In some data sets, one categorical variable can be thought of as a response whose values are thought to depend on a second categorical variable — an explanatory variable. We can then think of the explanatory variable as defining different groups and ask how the response distribution differs between the groups.

Do not use the response variable to define the groups.

If one categorical variable is a response and the other is an explanatory variable, the methods in the previous section can be used to see how the explanatory variable affects the response.

Drug screening of job applicants

Urine drug screening that was performed on 2537 applicants for postal jobs. Among the categorical variables measured from each applicant were the type of drug detected (if any) and the applicant's gender. The contingency table below shows these data.

  Negative Marijuana Cocaine Other drugs Total
Male 1465 146 33 28 1672
Female 764 52 22 27 865

In this data set, the result of the drug test is the response and gender is the explanatory variable — it is possible for gender to affect the type of drug detected, but not the reverse (!).
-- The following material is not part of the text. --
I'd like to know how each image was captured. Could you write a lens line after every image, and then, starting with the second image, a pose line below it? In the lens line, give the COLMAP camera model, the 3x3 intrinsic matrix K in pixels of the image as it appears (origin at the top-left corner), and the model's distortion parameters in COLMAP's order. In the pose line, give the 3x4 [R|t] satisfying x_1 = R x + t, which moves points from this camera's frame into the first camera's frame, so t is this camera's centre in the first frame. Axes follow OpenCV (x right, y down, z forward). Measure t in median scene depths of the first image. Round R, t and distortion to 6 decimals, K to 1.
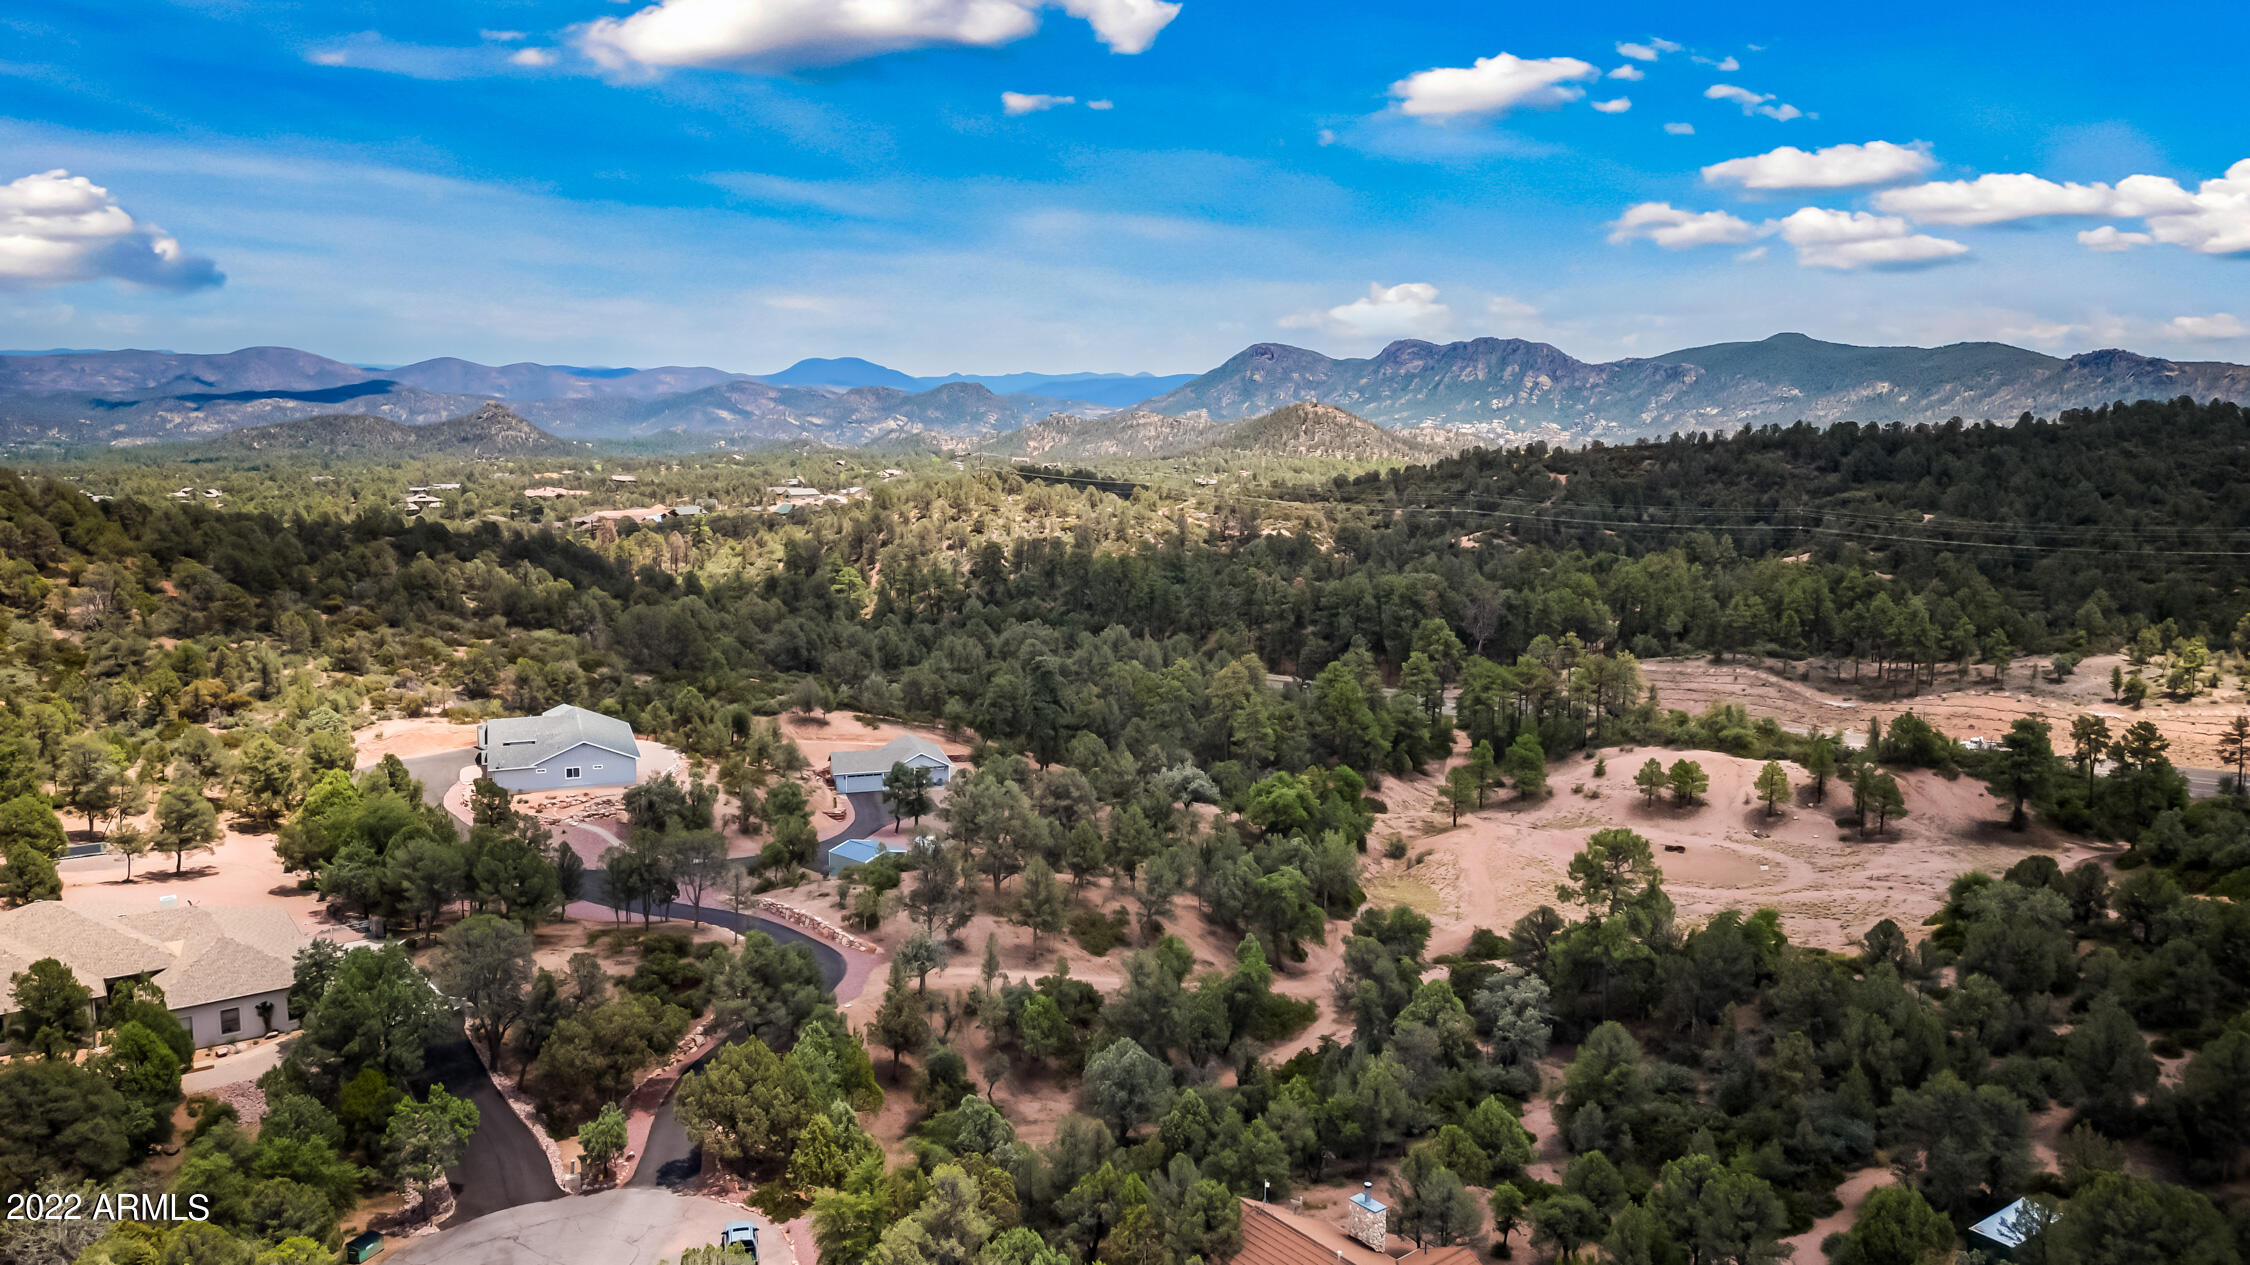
lens RADIAL K [[1586.0, 0, 1125.0], [0, 1586.0, 632.5], [0, 0, 1]] dist [0.095355, -0.105049]
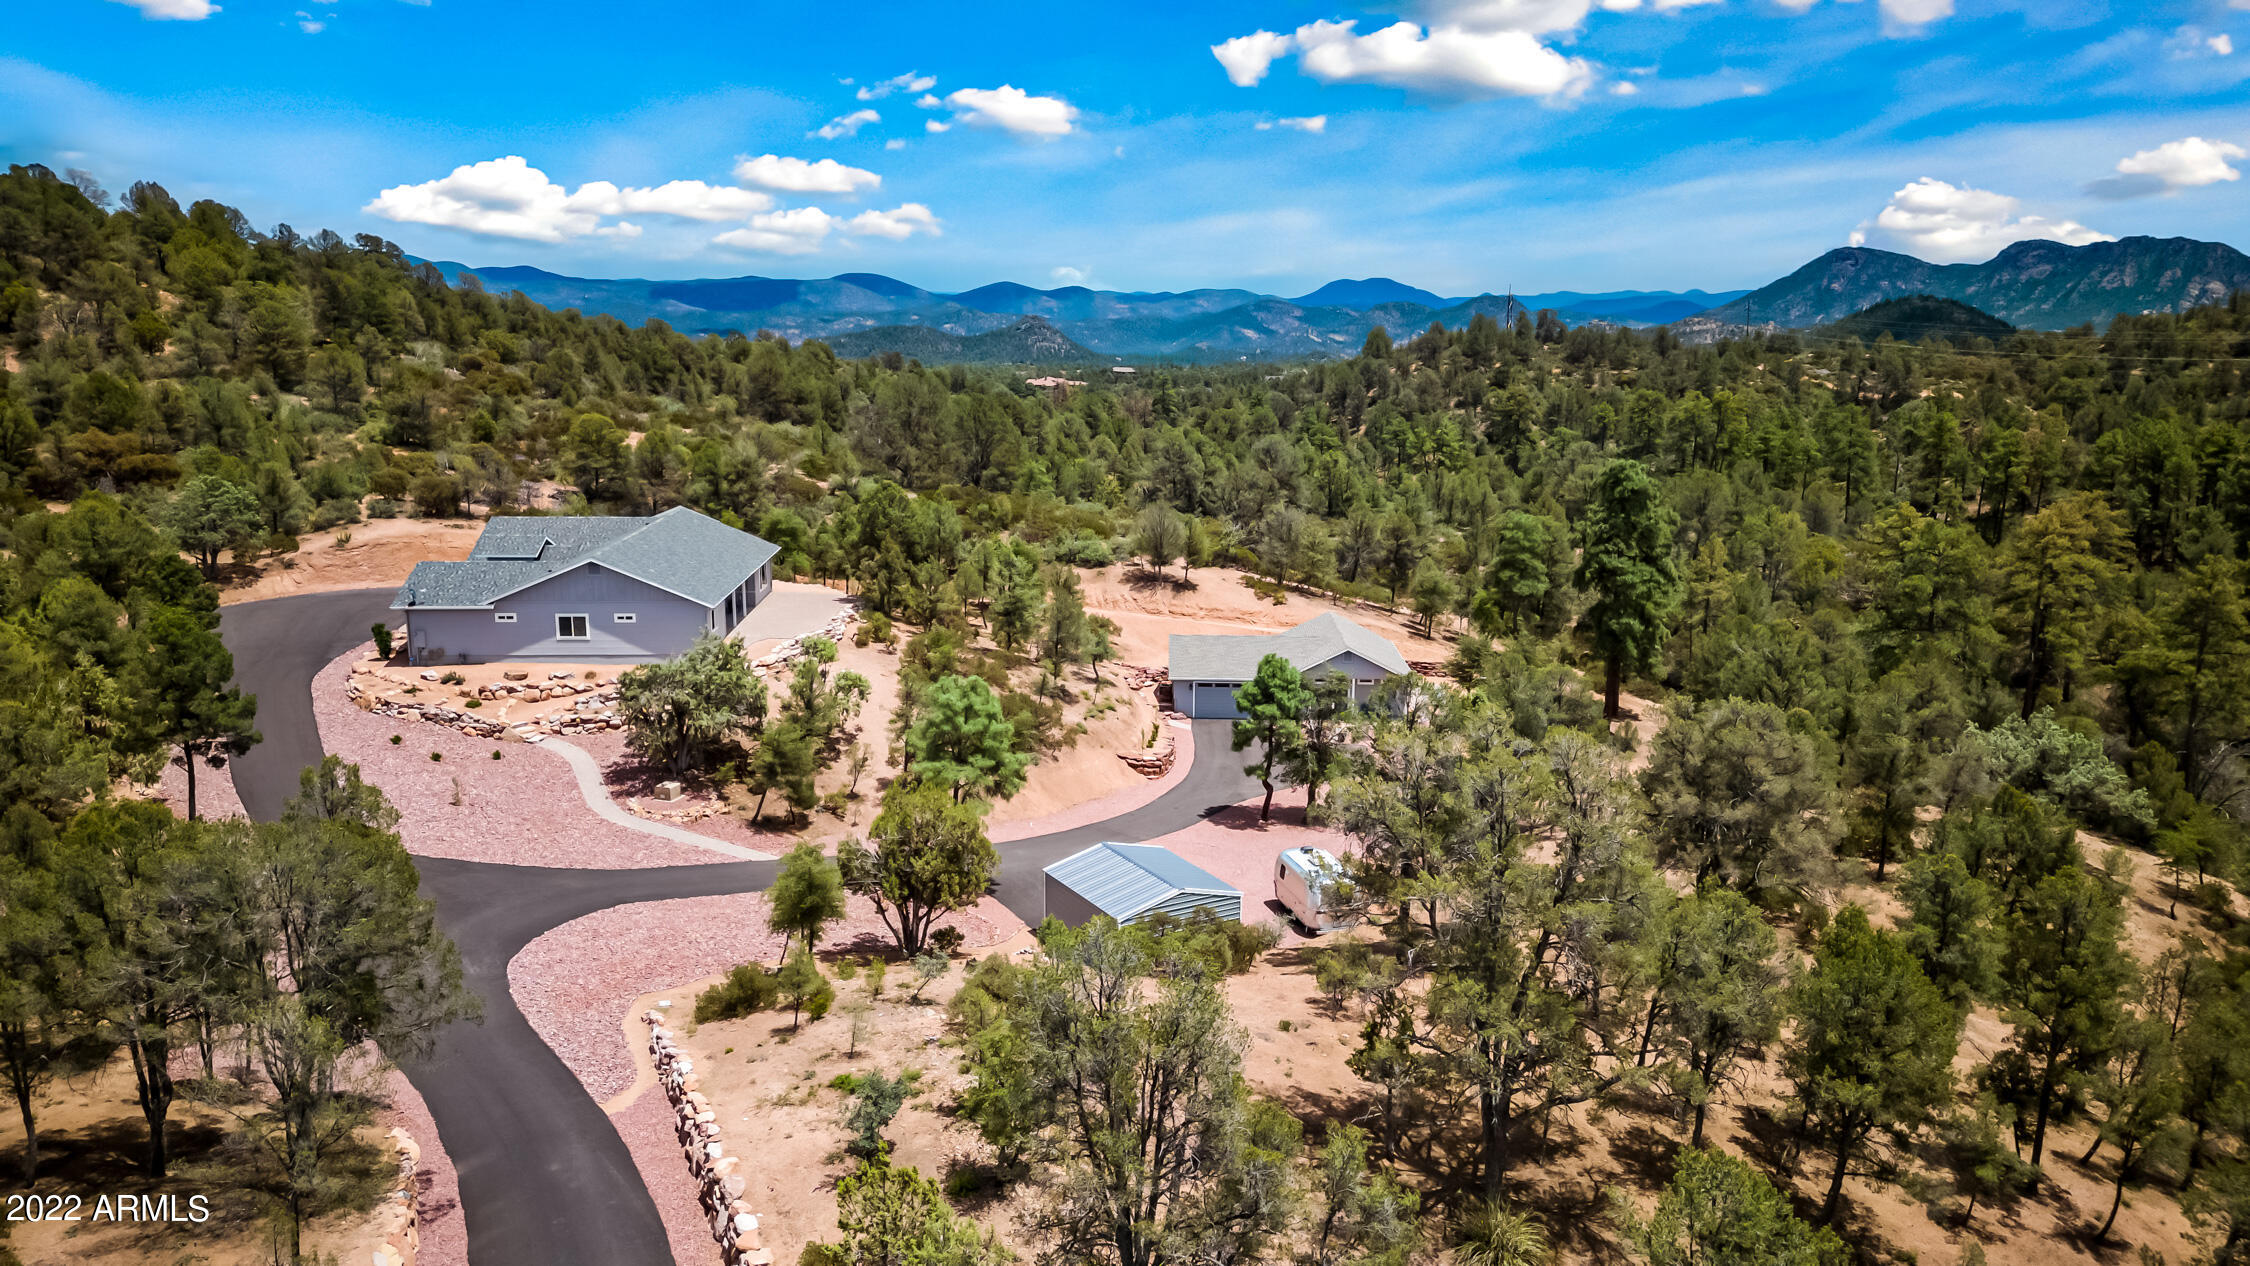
lens RADIAL K [[1586.0, 0, 1125.0], [0, 1586.0, 633.0], [0, 0, 1]] dist [0.095355, -0.105049]
pose [[0.948510, 0.062819, -0.310454, -0.039406], [-0.048086, 0.997334, 0.054890, 0.043585], [0.313075, -0.037136, 0.949002, 0.474490]]
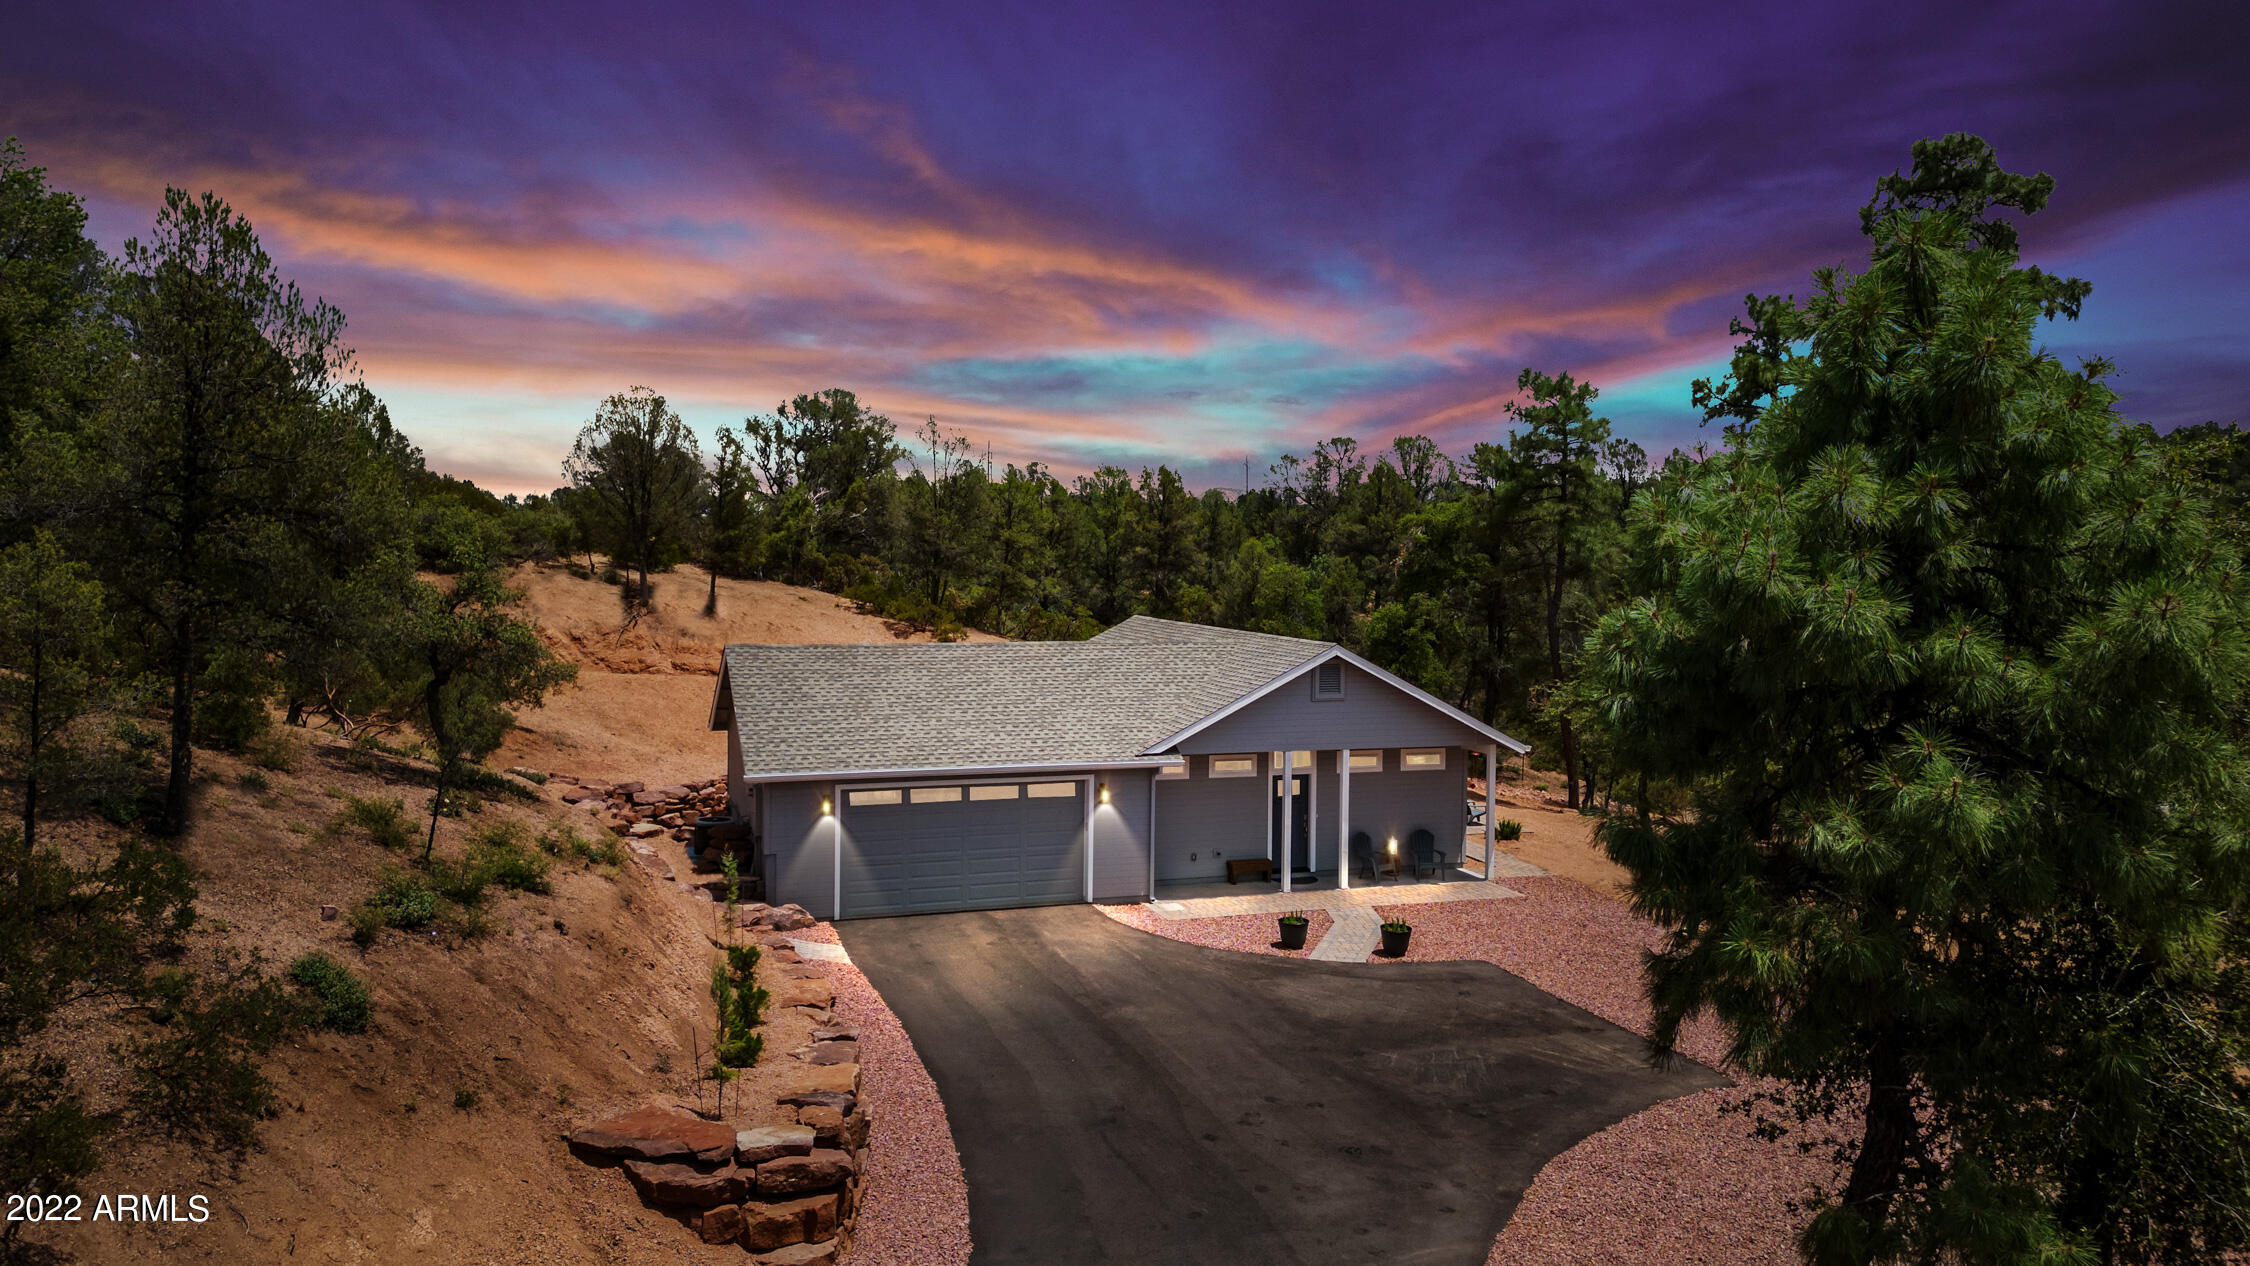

We can therefore use the methods in the previous section to compare the distributions for males and females. For example, the following table shows the percentages within each gender group.

  Negative Marijuana Cocaine Other drugs Total
Male 87.6 8.7 2.0 1.7 100.0
Female 88.3 6.0 2.5 3.1 100.0

From this table, it can be seen that the differences between males and females are fairly small.

It is however unhelpful to treat the drug result as defining the groups. For example, the percentages in the following table are much harder to interpret and compare.

  Negative Marijuana Cocaine Other drugs
Male 65.7 73.7 60.0 50.9
Female 34.3 26.3 40.0 49.1
Total 100.0 100.0 100.0 100.0

Bivariate data without an explanatory variable

Not all data sets have variables that can be categorised as a response and an explanatory variable. Sometimes the relationship between the variables is more symmetrical but we still want to discover whether particular values of one variable are associated with values of the other.

For numerical variables, we would use a correlation coefficient to describe the strength of the relationship (as opposed to least squares for variables that can be classified as a response and explanatory variable). When the two variables are categorical, different methods are needed to describe the association between the variables.

The remainder of this section describes some methods of analysing data of this form.

Alcohol and nicotine intake

As part of a study of how drinking and smoking by pregnant women affected their children, data were collected from 452 mothers about the relationship between their nicotine intake during pregnancy and their alcohol intake before their pregnancy was recognised. The contingency table below describes the relationship between these two ordinal categorical variables.

    Nicotine (milligrams/day)
Alcohol (oz/day) None 1 to 15 Over 15
  None 105 7 11
0.01 to 0.10 58 5 13
0.11 to 0.99 84 37 42
1.00 or more 57 16 17

The variables cannot be classified as a response and explanatory variable — both variables have similar status. However it is reasonable to ask whether high alcohol consumption tends to be associated with high nicotine intake.